▸ **EXTRACT TO READ**
━━━━

First, we calculate \$\text{PR2}\$. From this formula,

$$ F_\text{PWM} = \dfrac{1}{(\text{PR2} + 1) \times 4 \times T_\text{OSC} \times \text{T2CKPS}} $$

we get

$$ \text{PR2} = \dfrac{1}{F_\text{PWM} \times 4 \times T_\text{OSC} \times \text{T2CKPS}} - 1 $$

where \$T_\text{OSC} = 1/F_\text{OSC}\$, and \$\text{T2CKPS}\$ is the Timer2 prescaler value (1, 4 or 16).

Therefore, if we want \$F_\text{PWM} = 20\text{kHz}\$, and choosing \$\text{T2CKPS} = 1\$, we get \$\text{PR2} = 249\$. We should choose higher values for \$\text{T2CKPS}\$ only if \$\text{PR2}\$ exceeds 8 bits (\$\text{PR2} \gt 255\$) for the given prescale.

Now we calculate the max PWM resolution for the given frequency:

$$ \text{max PWM resolution} = \log_2(\;\dfrac{F_\text{OSC}}{F_\text{PWM}}\;) $$

That gives us \$9.9658\$ bits (I know, it sounds weird, but we'll use it like that later).

━━━━

▸ **WRITTEN TASK 1**
In the PWM calculation, what value of PR2 results from a 20 kHz PWM frequency with a Timer2 prescaler of 1?
▸ **WRITTEN TASK 2**
Do these statements agree with the PWM calculation? Answer yes or no for each, quoting the deciding words. (a) A higher prescaler should be chosen only when PR2 would exceed 8 bits. (b) The maximum PWM resolution works out to a whole number of bits. (c) The Timer2 prescaler can be set to 8.
▸ **WRITTEN TASK 3**
Please continue the PWM calculation from the point where it stops.

━━━━

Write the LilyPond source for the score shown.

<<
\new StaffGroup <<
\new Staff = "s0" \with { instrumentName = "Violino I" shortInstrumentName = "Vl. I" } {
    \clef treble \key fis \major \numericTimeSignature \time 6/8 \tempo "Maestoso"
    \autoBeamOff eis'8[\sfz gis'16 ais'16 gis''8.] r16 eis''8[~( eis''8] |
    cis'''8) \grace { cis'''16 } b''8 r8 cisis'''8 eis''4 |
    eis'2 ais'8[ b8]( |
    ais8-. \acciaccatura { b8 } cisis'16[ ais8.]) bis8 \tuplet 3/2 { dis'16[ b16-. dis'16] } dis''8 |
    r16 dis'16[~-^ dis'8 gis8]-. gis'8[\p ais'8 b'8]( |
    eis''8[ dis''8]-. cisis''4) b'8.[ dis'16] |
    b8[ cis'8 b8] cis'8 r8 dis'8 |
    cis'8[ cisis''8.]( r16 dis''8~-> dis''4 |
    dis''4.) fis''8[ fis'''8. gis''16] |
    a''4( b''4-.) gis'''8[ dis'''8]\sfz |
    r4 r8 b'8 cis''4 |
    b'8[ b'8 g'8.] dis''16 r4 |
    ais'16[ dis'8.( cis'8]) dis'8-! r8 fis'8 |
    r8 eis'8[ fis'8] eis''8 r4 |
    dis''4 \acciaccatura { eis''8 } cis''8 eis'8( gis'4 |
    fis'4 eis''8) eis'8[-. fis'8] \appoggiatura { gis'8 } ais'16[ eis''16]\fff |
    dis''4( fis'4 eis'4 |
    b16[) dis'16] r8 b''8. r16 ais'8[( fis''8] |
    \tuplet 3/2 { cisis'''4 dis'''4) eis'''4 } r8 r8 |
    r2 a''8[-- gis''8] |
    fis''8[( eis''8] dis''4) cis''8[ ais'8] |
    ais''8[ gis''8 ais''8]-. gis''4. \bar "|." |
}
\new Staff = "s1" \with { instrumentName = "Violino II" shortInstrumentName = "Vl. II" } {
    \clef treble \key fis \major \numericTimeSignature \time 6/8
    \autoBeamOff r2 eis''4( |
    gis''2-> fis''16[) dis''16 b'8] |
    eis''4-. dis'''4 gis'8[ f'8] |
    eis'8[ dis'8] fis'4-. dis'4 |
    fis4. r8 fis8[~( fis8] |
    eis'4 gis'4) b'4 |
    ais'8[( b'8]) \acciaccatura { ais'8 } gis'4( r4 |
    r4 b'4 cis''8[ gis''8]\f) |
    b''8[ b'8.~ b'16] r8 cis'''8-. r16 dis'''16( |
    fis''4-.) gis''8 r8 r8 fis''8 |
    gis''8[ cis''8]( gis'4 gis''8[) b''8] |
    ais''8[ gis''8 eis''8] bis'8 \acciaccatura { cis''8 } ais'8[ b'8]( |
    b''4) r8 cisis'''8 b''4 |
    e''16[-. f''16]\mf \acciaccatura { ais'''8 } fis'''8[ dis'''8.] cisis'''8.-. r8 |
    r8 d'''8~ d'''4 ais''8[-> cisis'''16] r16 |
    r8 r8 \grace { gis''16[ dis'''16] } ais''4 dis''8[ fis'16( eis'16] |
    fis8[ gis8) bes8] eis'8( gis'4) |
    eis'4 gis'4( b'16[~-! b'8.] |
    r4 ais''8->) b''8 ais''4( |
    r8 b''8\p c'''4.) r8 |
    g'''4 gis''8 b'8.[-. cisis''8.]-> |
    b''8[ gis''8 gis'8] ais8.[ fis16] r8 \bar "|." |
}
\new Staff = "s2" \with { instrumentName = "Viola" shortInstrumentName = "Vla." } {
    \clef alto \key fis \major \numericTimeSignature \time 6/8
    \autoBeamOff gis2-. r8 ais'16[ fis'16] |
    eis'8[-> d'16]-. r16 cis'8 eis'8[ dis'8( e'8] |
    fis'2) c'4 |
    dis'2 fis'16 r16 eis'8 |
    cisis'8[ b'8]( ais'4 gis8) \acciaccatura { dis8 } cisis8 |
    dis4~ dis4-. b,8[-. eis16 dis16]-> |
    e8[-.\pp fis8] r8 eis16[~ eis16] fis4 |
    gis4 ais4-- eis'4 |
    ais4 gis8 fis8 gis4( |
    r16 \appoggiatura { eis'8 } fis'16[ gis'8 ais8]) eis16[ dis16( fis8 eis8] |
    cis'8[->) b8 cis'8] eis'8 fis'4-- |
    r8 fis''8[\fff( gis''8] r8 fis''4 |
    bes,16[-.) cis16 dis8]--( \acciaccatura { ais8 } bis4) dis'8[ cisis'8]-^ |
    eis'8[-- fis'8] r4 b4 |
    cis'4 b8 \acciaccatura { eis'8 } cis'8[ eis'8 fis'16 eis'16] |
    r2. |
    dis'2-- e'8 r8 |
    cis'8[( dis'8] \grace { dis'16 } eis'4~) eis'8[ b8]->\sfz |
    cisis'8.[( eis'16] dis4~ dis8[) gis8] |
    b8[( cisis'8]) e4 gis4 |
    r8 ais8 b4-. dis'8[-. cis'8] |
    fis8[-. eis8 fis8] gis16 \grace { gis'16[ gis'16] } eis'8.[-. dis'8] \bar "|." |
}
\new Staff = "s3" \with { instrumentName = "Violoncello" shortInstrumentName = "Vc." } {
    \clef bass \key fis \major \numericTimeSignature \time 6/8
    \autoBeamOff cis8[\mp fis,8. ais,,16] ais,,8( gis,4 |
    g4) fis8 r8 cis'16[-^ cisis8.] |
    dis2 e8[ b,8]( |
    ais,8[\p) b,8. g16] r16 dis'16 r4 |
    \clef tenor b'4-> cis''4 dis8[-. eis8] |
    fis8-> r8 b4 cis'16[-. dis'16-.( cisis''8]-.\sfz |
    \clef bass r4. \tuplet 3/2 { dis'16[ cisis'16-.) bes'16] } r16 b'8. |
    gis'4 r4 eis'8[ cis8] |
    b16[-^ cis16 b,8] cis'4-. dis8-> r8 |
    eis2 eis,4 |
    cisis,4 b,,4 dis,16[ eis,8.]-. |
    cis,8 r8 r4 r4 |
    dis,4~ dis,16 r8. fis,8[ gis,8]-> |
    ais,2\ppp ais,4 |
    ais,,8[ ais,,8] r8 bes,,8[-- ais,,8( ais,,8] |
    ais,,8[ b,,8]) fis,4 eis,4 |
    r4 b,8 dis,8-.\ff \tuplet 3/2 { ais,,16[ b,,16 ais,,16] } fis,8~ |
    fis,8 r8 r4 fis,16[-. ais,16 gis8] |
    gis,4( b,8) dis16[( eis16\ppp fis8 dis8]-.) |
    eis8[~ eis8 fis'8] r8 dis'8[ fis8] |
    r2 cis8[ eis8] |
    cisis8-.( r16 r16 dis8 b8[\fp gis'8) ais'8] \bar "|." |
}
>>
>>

━━━━

▸ **TASK RESPONSE 1**
PR2 = 249.

▸ **TASK RESPONSE 2**
(a) Yes: "exceeds 8 bits"
(b) No: "9.9658"
(c) No: "the Timer2 prescaler value (1, 4 or 16)"

▸ **TASK RESPONSE 3**
Now, let's calculate the PWM duty cycle. It is specified by the 10-bit value \$\text{CCPRxL:DCxB1:DCxB0}\$, that is, \$\text{CCPRxL}\$ bits as the most significant part, and \$\text{DCxB1}\$ and \$\text{DCxB0}\$ (bits 5 and 4 of \$\text{CCPxCON}\$) the least significant bits. Let's call this value \$\text{DCxB9:DCxB0}\$, or simply \$\text{DCx}\$. (x is the CCP number)

In our case, since we have a max PWM resolution of \$9.9658\$ bits, the PWM duty cycle (that is, the value of \$\text{DCx}\$) must be a value between \$0\$ and \$2^{9.9658} - 1 = 999\$. So, if we want a duty cycle of 50%, \$\text{DCx} = 0.5 \times 999 = 499.5 \approx 500\$.

The formula given on the datasheet (also on the linked doc),

$$\text{duty cycle} = \text{DCx} \times T_\text{OSC} \times \text{T2CKPS}$$

gives us the pulse duration, in seconds. In our case, it's equal to \$25\text{ns}\$. Since \$T_\text{PWM} = 50\text{ns}\$, it's obvious that we have a 50% duty cycle.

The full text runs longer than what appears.